Entries provided START

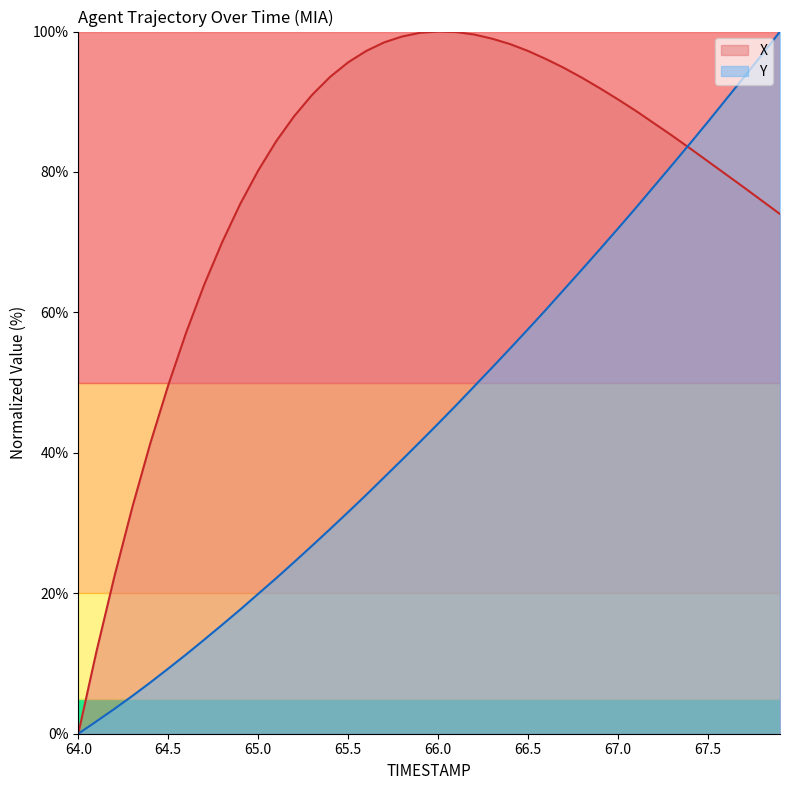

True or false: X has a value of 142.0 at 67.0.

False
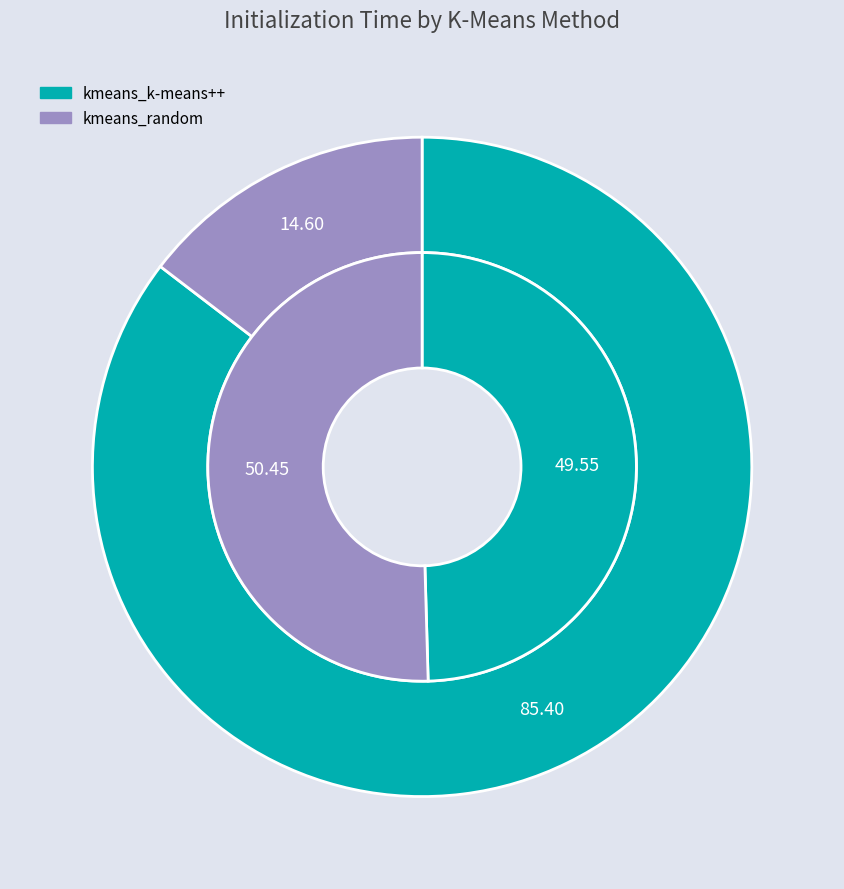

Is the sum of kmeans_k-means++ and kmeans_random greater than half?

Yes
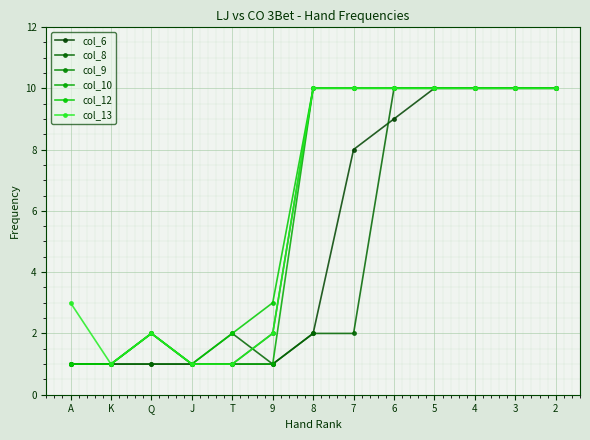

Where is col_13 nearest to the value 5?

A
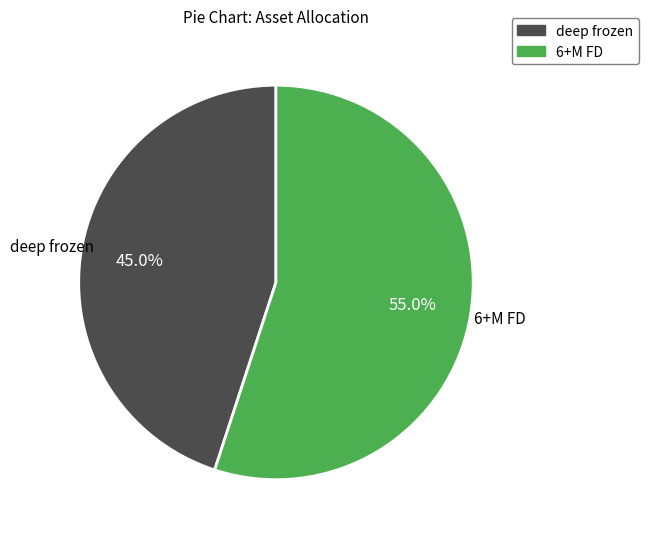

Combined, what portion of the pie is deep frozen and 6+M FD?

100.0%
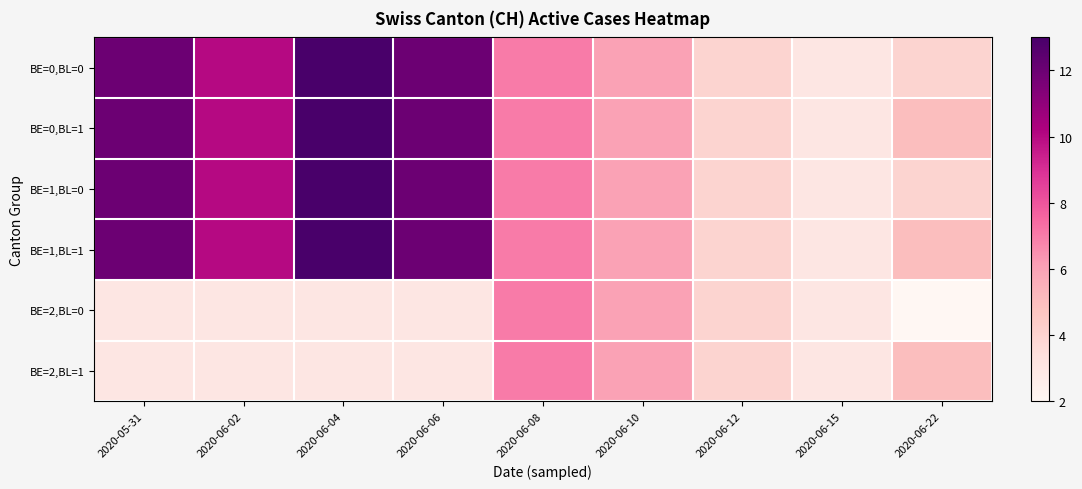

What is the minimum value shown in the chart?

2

Entries provided END
Entries provided START

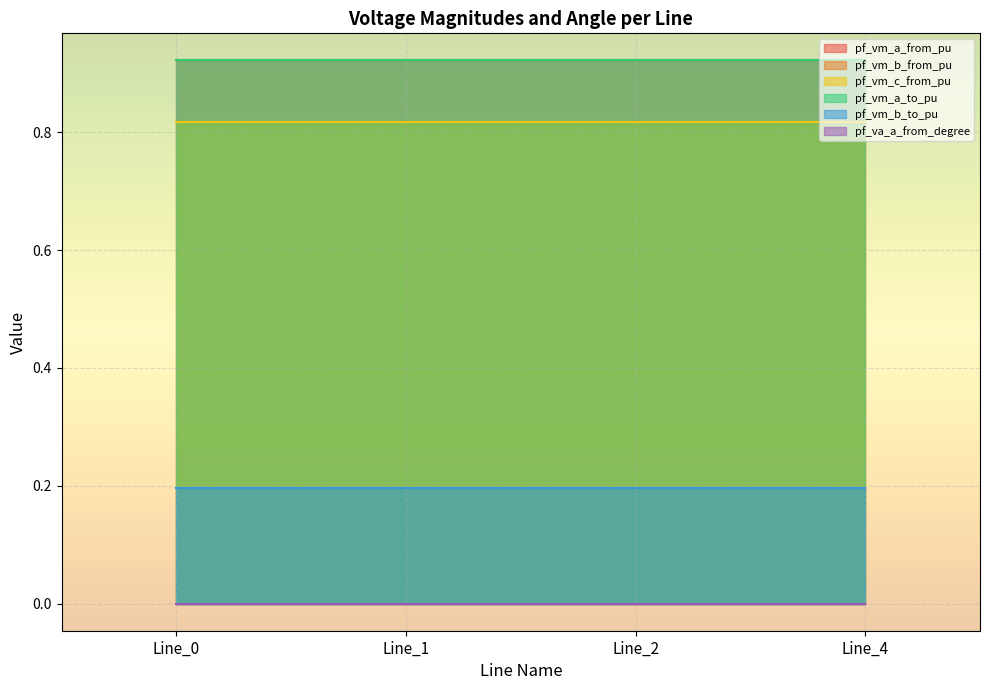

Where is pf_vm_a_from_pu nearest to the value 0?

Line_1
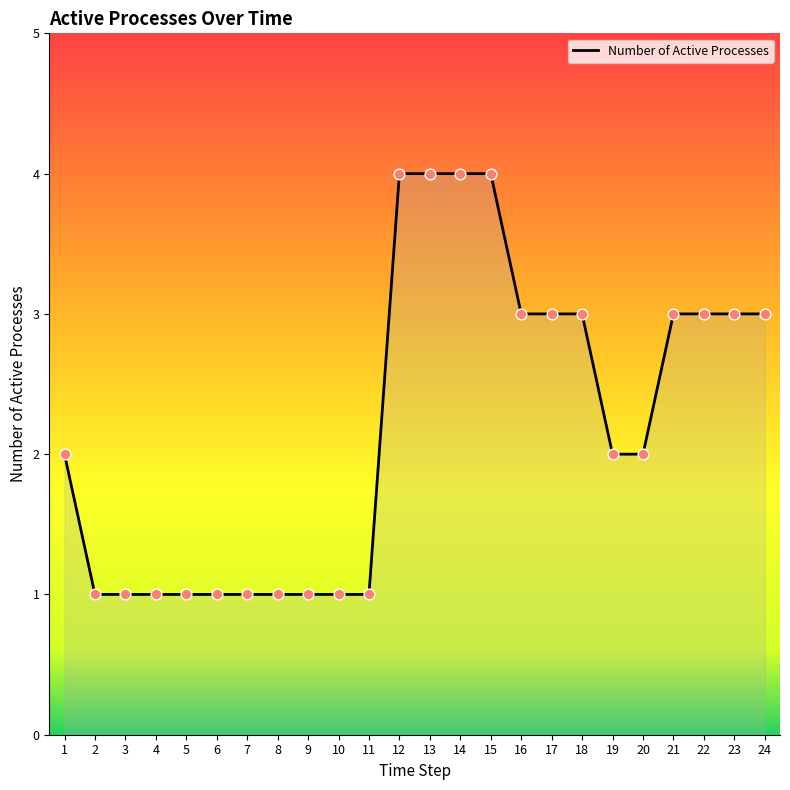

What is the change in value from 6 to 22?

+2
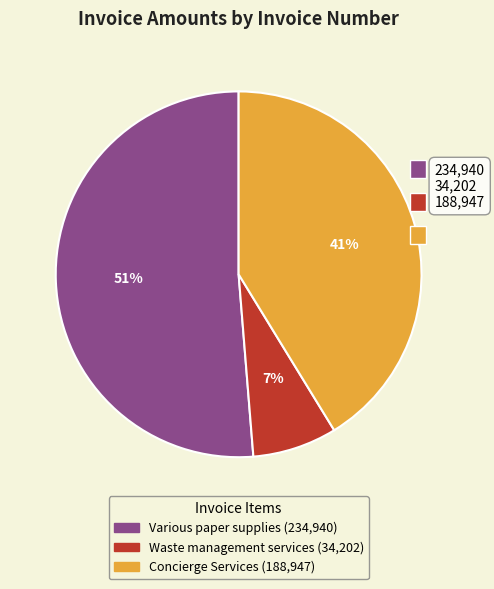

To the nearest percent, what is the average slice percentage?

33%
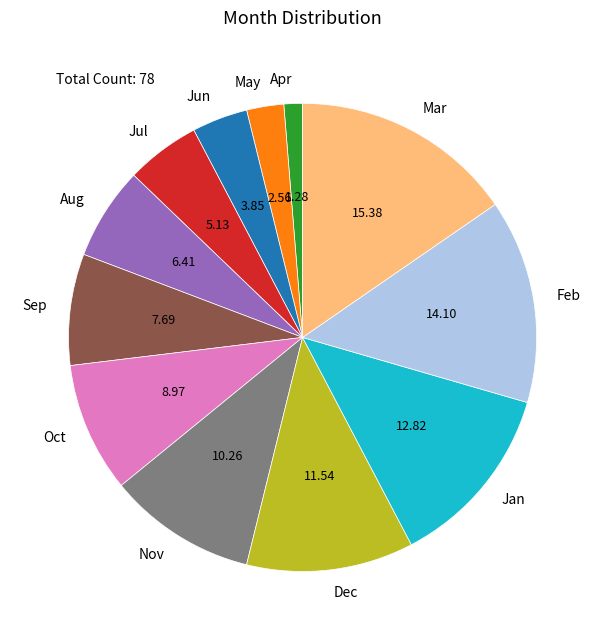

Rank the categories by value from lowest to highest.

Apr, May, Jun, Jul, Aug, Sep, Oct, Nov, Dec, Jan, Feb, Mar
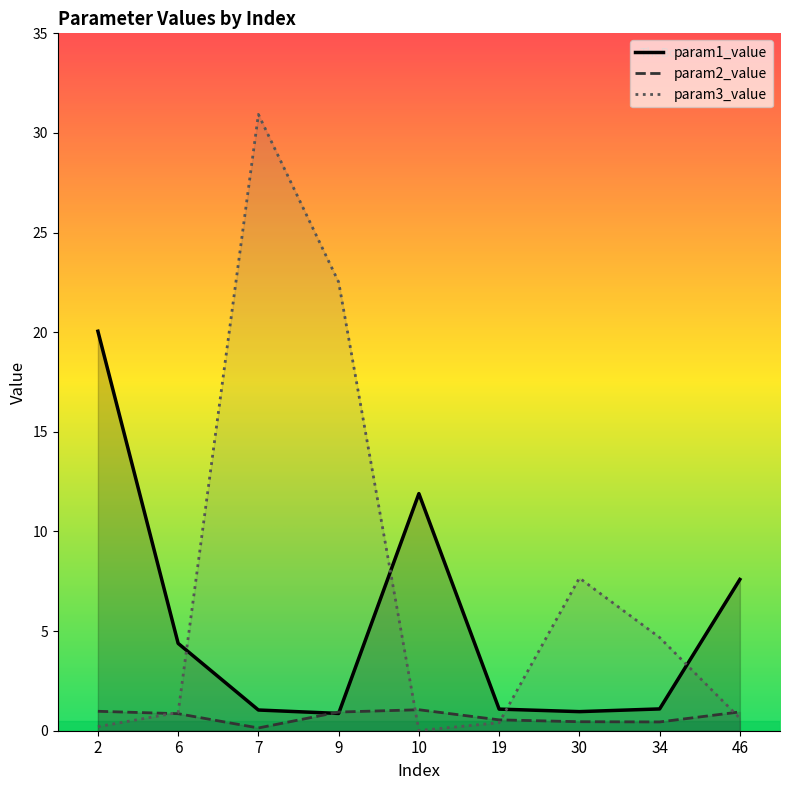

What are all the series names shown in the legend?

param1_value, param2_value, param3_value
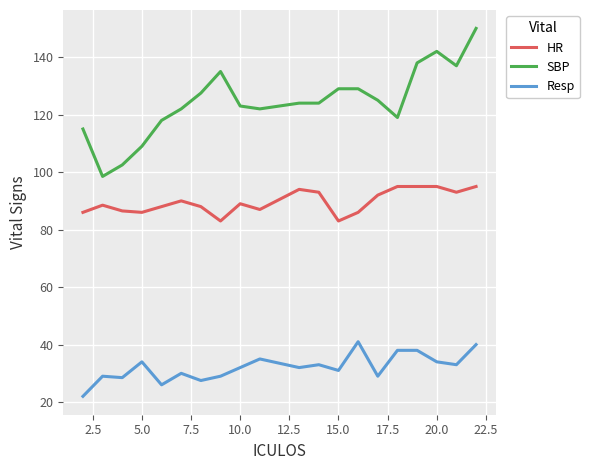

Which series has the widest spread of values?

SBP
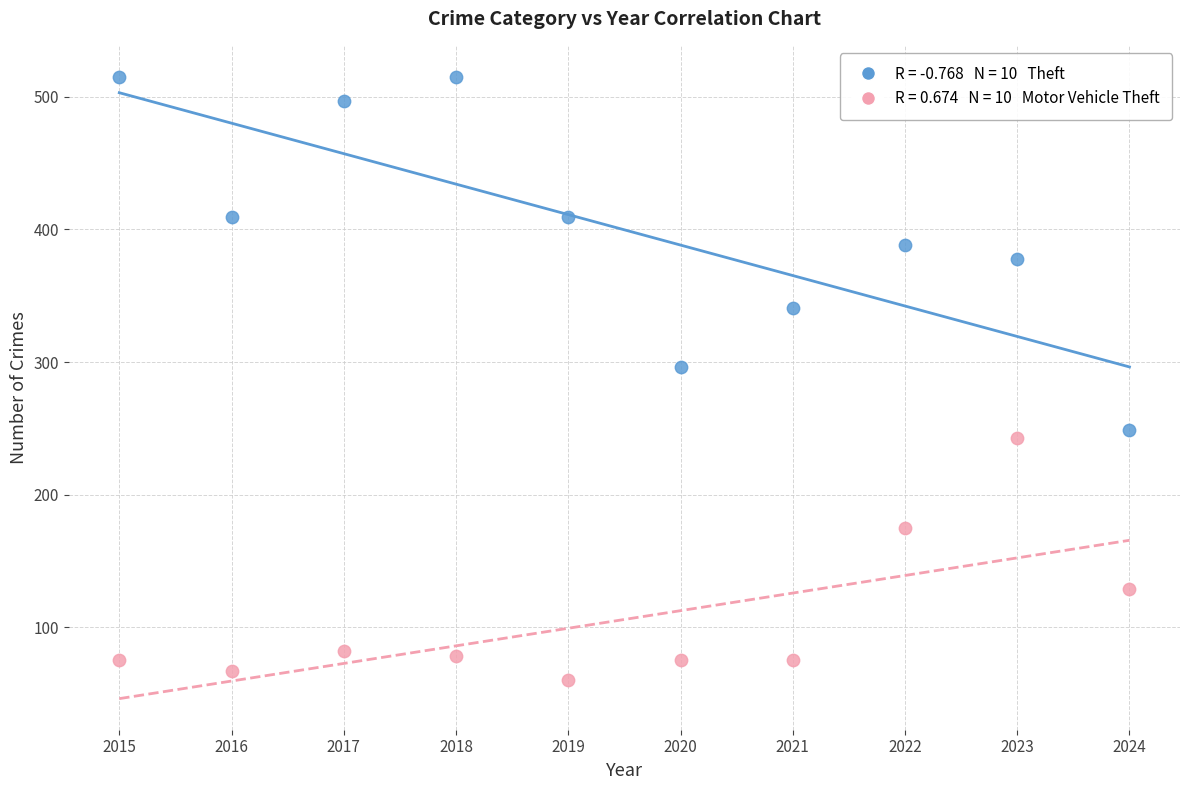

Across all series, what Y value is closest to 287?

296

Entries provided END

Work to be completed →
Rewrite the records from the line containing "True or false: X" through the line containing "What is the minimum value shown in the chart?", both included, as a numbered list with blank lines and picture lines omitted.

Finished exercise →
1. True or false: X has a value of 142.0 at 67.0.
2. False
3. Is the sum of kmeans_k-means++ and kmeans_random greater than half?
4. Yes
5. Where is col_13 nearest to the value 5?
6. A
7. Combined, what portion of the pie is deep frozen and 6+M FD?
8. 100.0%
9. What is the minimum value shown in the chart?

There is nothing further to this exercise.